3. Management of Maxillofacial Infections Flashcards
Describe the path of third molar infection to the mediastinum
-PA abscess erodes through thinnest cortical plate (lingual) into submandibular space
-Infection travels through buccopharyngeal gap between the middle and superior pharyngeal constrictors to the lateral pharyngeal space
-A direct connection to the lateral pharyngeal space is around the posterior belly of the digastric
-There is no barrier between the lateral pharyngeal space and retropharyngeal space
-Retropharyngeal space fuses with the alar fascia between C6-T4
-Infection enters danger space at fusion of alar and prevertebral fascia
-Danger space continuous with posterior mediastinum
Principles of management of odontogenic infection
- Determine severity (anatomic location, rate of progression, airway compromise).
- Evaluate host factors: immunocompetence and systemic reserve.
- Decide on setting (inpatient criteria = fever, dehydration, need for GA, deep space infection, control of systemic disease).
- Treat surgically
- Support medically
- Choose and administer appropriate antibiotic
- Evaluate patient frequently
What are the primary fascial spaces?
Primary fascial spaces are those that are directly adjacent to the origin of odontogenic infections. Infection spread by direct invasion from source.
1. Buccal
2. Submandibular
3. Canine
4. Submental
5. Vestibular
6. Sublingual
What are the secondary fascial spaces?
Secondary fascial spaces are those that become involved via spread of infection from primary fascial spaces.
1. Pterygomandibular
2. Infratemporal
3. Masseteric
4. Masticator
5. Lateral pharyngeal
6. Retropharyngeal
7. Prevertebral
What are some disease processes that render a patient immunocompromised?
HIV, DM, hepatitis, alcoholism, malnutrition, malignancy, chemotherapy, steroids, immunosuppressants
Study the borders of deep fascial spaces of the head and neck
P. 46
What would you see in a CBC for an odontogenic infection patient?
leukocytosis
left shift
leukopenia can also be seen in serious infection
thrombocytosis can be seen in setting of infection (acute phase reactant)
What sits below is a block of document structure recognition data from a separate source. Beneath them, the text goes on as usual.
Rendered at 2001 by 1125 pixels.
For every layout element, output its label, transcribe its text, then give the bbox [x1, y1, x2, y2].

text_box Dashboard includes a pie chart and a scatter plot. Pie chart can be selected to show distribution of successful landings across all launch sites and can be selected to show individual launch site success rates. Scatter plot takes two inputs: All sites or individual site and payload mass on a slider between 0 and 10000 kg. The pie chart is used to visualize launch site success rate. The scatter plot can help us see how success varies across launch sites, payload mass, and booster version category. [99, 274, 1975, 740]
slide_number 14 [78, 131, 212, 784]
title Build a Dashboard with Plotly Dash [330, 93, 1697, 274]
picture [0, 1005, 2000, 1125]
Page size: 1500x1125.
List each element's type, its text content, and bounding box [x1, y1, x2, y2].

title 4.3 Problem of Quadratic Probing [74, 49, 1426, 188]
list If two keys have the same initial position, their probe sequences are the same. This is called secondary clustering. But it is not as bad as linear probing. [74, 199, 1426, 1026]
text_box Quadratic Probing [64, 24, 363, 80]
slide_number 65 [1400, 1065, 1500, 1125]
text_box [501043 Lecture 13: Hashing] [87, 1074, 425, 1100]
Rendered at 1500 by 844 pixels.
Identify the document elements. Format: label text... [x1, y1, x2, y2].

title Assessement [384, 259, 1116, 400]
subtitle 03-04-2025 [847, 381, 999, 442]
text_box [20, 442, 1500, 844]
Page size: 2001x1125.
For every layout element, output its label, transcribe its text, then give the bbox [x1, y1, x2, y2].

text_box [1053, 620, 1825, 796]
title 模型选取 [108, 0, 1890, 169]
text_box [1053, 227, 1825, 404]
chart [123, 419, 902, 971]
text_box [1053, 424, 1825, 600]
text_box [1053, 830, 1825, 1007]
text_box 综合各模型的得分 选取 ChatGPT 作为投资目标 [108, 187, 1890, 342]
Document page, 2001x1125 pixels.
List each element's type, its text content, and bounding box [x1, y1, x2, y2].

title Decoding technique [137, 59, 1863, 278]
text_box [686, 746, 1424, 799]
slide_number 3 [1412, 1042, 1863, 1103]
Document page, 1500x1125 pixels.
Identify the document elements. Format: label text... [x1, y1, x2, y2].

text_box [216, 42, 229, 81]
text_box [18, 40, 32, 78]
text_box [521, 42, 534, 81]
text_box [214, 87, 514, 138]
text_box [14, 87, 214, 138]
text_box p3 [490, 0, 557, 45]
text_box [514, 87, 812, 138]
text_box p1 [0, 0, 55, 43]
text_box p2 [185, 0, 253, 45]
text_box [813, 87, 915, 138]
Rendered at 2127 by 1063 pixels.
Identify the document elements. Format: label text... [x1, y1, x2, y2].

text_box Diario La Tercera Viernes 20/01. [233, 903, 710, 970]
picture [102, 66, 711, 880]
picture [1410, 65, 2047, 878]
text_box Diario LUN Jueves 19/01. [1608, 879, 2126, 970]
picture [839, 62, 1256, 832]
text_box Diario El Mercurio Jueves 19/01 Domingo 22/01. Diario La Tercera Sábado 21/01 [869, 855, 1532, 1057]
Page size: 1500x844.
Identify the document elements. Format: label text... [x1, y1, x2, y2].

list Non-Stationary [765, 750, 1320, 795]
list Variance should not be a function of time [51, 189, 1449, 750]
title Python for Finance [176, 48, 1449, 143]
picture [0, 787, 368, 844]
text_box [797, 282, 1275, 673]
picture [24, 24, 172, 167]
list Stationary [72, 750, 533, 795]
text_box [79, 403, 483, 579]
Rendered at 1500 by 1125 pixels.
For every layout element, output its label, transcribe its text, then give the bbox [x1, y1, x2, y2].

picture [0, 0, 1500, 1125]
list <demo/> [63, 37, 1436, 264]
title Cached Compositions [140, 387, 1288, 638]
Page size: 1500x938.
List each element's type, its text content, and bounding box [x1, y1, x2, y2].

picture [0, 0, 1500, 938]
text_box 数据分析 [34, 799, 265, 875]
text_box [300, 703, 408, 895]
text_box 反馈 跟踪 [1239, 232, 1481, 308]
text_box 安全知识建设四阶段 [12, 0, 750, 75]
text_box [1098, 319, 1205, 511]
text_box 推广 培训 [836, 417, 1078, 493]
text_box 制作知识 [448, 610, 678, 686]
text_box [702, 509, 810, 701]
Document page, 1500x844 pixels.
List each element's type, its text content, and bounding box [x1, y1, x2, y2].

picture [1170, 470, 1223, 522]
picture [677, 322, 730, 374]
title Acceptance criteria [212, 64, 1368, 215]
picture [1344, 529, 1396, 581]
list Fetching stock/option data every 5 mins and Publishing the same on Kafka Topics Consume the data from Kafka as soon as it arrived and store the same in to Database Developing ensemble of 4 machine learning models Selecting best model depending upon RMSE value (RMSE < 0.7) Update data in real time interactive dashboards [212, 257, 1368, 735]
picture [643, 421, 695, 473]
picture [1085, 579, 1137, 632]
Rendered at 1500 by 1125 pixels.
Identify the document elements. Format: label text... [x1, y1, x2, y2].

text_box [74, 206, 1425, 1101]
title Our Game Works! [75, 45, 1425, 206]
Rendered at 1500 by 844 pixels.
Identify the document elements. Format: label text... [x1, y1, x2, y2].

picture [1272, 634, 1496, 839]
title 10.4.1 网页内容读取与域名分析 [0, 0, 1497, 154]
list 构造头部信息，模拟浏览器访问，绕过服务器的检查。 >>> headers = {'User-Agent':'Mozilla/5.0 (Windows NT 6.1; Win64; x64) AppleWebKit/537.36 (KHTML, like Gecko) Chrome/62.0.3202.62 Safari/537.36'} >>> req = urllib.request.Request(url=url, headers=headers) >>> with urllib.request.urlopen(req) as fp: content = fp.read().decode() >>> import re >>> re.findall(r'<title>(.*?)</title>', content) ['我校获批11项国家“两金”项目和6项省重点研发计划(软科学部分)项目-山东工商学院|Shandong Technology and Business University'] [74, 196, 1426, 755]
left shift refers to presence of immature white blood cells released into the bloodstream denoting an acute infection
What other labs would you order (other than CBC)
BMP: BUN/creatinine ratio can be used to assess volume status of the patient.
Renal baseline function important to know as certain antibiotics are nephrotoxic, which may have implications on dosing. Creatinine levels also necessary prior to CT with contrast due to risk of contrast-associated nephropathy.
Hyperglycemia/hypoglycemia may be present. Blood sugar below 200mg/dL is imperative for infection control.
Electrolyte disturbances may also be present.
Systemic Inflammatory Response Syndrome (SIRS) criteria
SIRS is defined as two or more of the following:
1. Fever >38C or <36C
2. HR >90
3. RR >20 or PaCO2<32
4. Abnormal WBC count (>12,000/mm3 or <4000/mm3 or >10% bands)
What is sepsis?
A life-threatening organ dysfunction caused by dysregulated host response to infection
What are 5 classifications of orbital infections?
- Inflammatory edema (pre-septal cellulitis)
- Orbital cellulitis
- Subperiosteal abscess
- Orbital abscess
- Cavernous sinus thrombosis
What is the orbital septum?
Membranous sheet that extends from the periosteum of the infraorbital region to the tarsal plate and forms the anterior boundary of the orbital compartment
What is the most common route of infection into the orbit?
Extension from the ethmoid sinuses.
Lamina papyracea separates ethmoid sinuses from the orbit. Nerves and vasculature within natural fenestrations are named Zuckerkandl’s dehiscences.
Route of orbital infection into cavernous sinus
Through the superior and inferior ophthalmic veins.
What clinical features distinguish postseptal/orbital cellulitis/abscess from pre-septal cellulitis?
Ophthalmoplegia, decreased visual acuity, proptosis, eye pain (ophthalmalgia), changes in visual acuity, superior orbital fissure syndrome, orbital apex syndrome.